Session 332: Borders and Margins in Medieval Literature

Monday 6 July 2020, 16.30-18.00

Moderator/Chair:Wallace Cleaves, Department of English University of California Riverside / Tongva Tribal Nation Claremont
Paper 332-aThe Marvellous 'Margins' of Britain: Representations in Old French Literature, 1100-1300
(Language: English)
Laura Bailey, Department of English Language & Literature, King's College London
Laura Bailey, Faculty of History University of Cambridge
Index terms: Language and Literature - French or Occitan, Mentalities
Paper 332-bMalory's Dog-Like Questing Beast and the Limits of Arthurian Justice
(Language: English)
Toy-Fung Tung, Department of English, John Jay College of Criminal Justice, City University of New York
Index terms: Language and Literature - Middle English, Political Thought
Paper 332-cBorders between Myth and Allegory in the Manuscripts of L'Ovide Moralisé
(Language: English)
Chloe McCarthy, Faculté de Lettres Traduction et Interprétation Université libre de Bruxelles
Index terms: Language and Literature - French or Occitan, Manuscripts and Palaeography
Abstract

Paper -a:
The geographical 'margins' of the British Isles frequently serve as the location for marvellous beings, occurrences, and enchantments in Old French literature of the 12th and 13th centuries.
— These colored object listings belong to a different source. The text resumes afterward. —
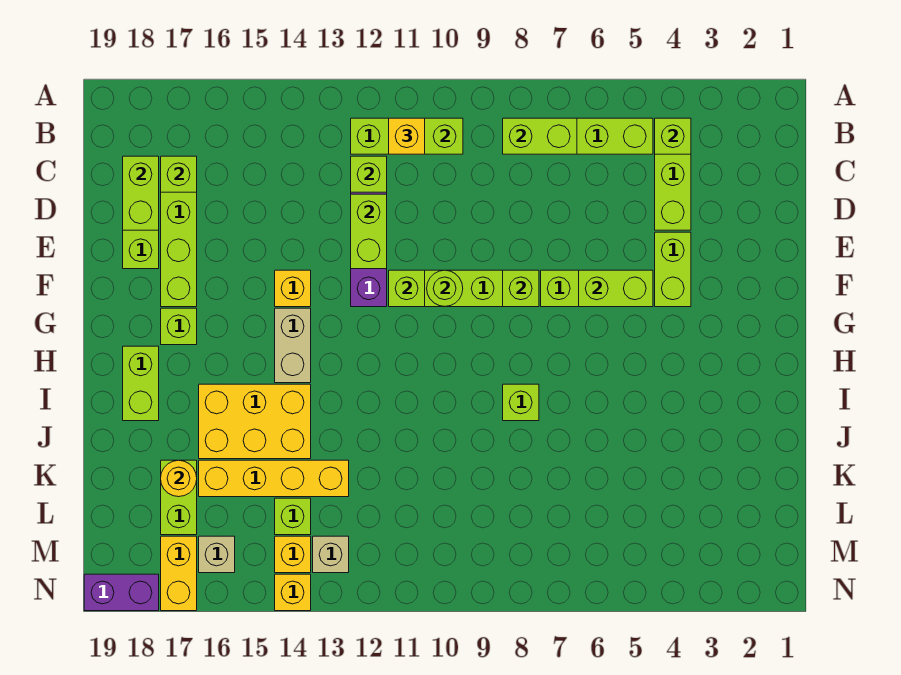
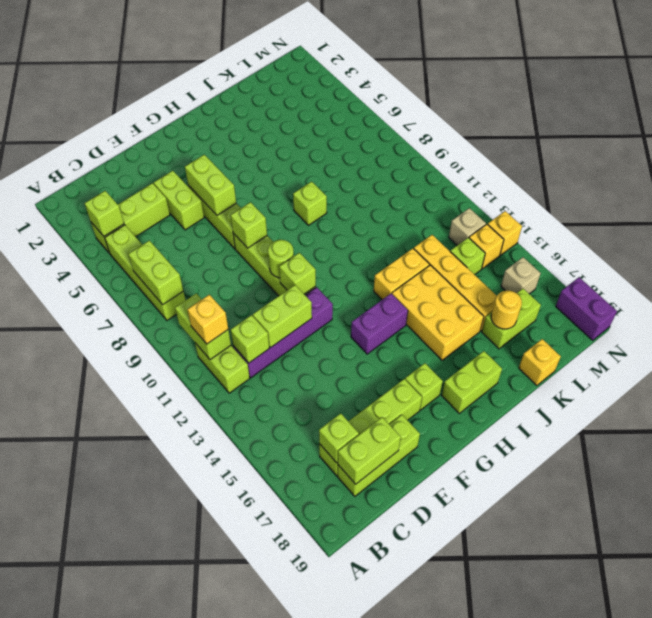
lime 1x2 brick [655,232,691,307] -> lime 1x2 brick turned to [154,171,204,230]
yellow 1x1 brick [275,270,311,307] -> yellow 1x1 brick moved to [519,339,561,386]
tan 1x2 brick [275,308,311,383] -> purple 1x2 brick [351,294,408,354]
yellow 1x2 brick [161,536,197,611] -> yellow 1x2 brick moved to [374,248,429,300]

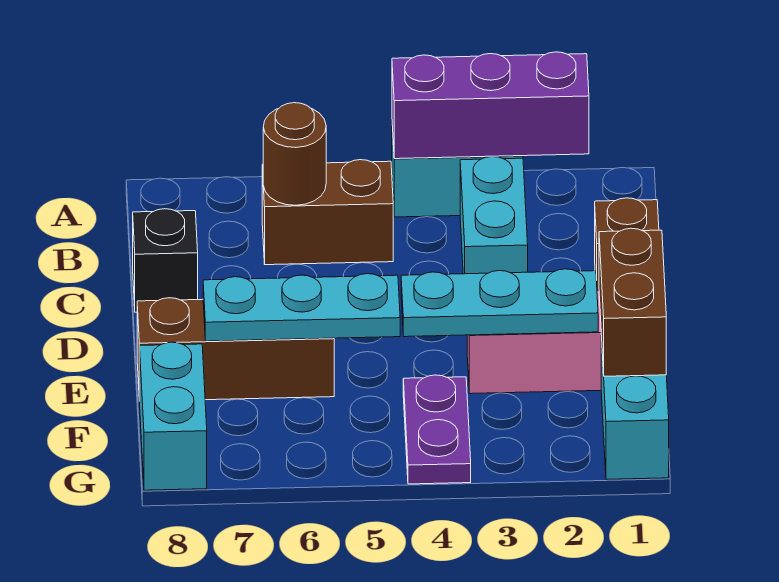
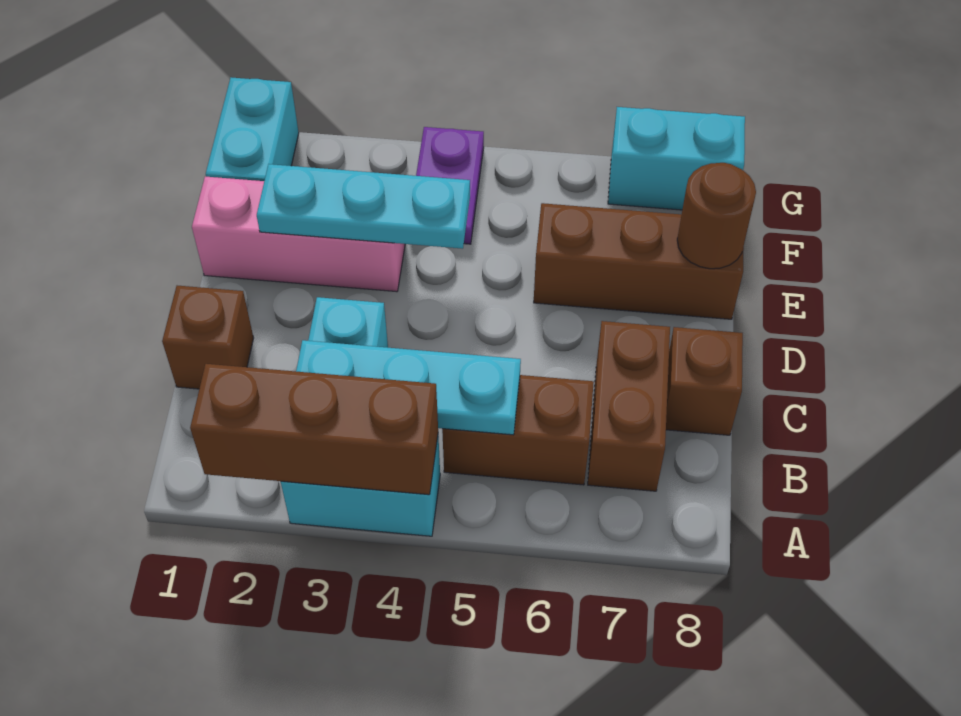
purple 1x3 brick [392,52,589,159] -> brown 1x3 brick [190,364,438,495]
brown 1x1 round brick [263,103,326,205] -> brown 1x1 round brick moved to [677,163,756,269]
black 1x1 brick [133,209,198,312] -> brown 1x1 brick [666,327,743,435]
brown 1x2 brick [599,228,666,376] -> brown 1x2 brick moved to [588,321,670,491]
cyan 1x3 plate [203,274,400,341] -> cyan 1x3 plate moved to [296,340,521,435]
cyan 1x2 brick [140,342,207,490] -> cyan 1x2 brick turned to [608,107,745,210]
In this paper, I will analyse the representation of the marvellous across these settings in several Old French texts, tracing common motifs and exploring how their representation might map onto those in Latin 'historical' writings and in ecclesiastical teachings. This will lead to a broader consideration of the relationship between 'fiction' and 'history', asking how differing narratives might have played into the lived experience of the audience.

Paper -b:
This paper will explore the role of the dog-like Questing Beast in making and breaking boundaries in Malory's Morte D'arthur. The exclusivity of the Questing Beast adventure, owned first by King Pellinor, and afterwards by Palomides, evokes the owner-dog bond, which challenges the romance's hierarchical human affinities among Round Table knights and their purported values. Why are Pellinor and Palomides linked by the Beast adventure? Pellinor's uneasy assimilation into the Round Table (as Torre's father and King Lot's killer) contrasts with Palomides's valorous victories and unrequited love for Isolde. The Beast, which seeks, barks, and is sought, signals the limits of the Arthurian performance of justice, as well as the possibility of reimagining those limits through Palomides's transformative yearning to be 'other'.

Paper -c:
L'Ovide moralisé, the first complete translation of Ovid's Metamorphoses, is a work that brings together two types of discourse: a mythological and an allegorical. My paper will aim to explore the borders between these two types of discourse within the manuscript tradition (consisting of 19 manuscripts produced over a period of 150 years), through an analysis of the paratexts. I will try to see if elements such as illustrations, rubrics, marginal annotations and reading marks contribute to make explicit the distinction between myth and allegory or if, on the contrary, they tend to conceal the heterogeneous nature of the text.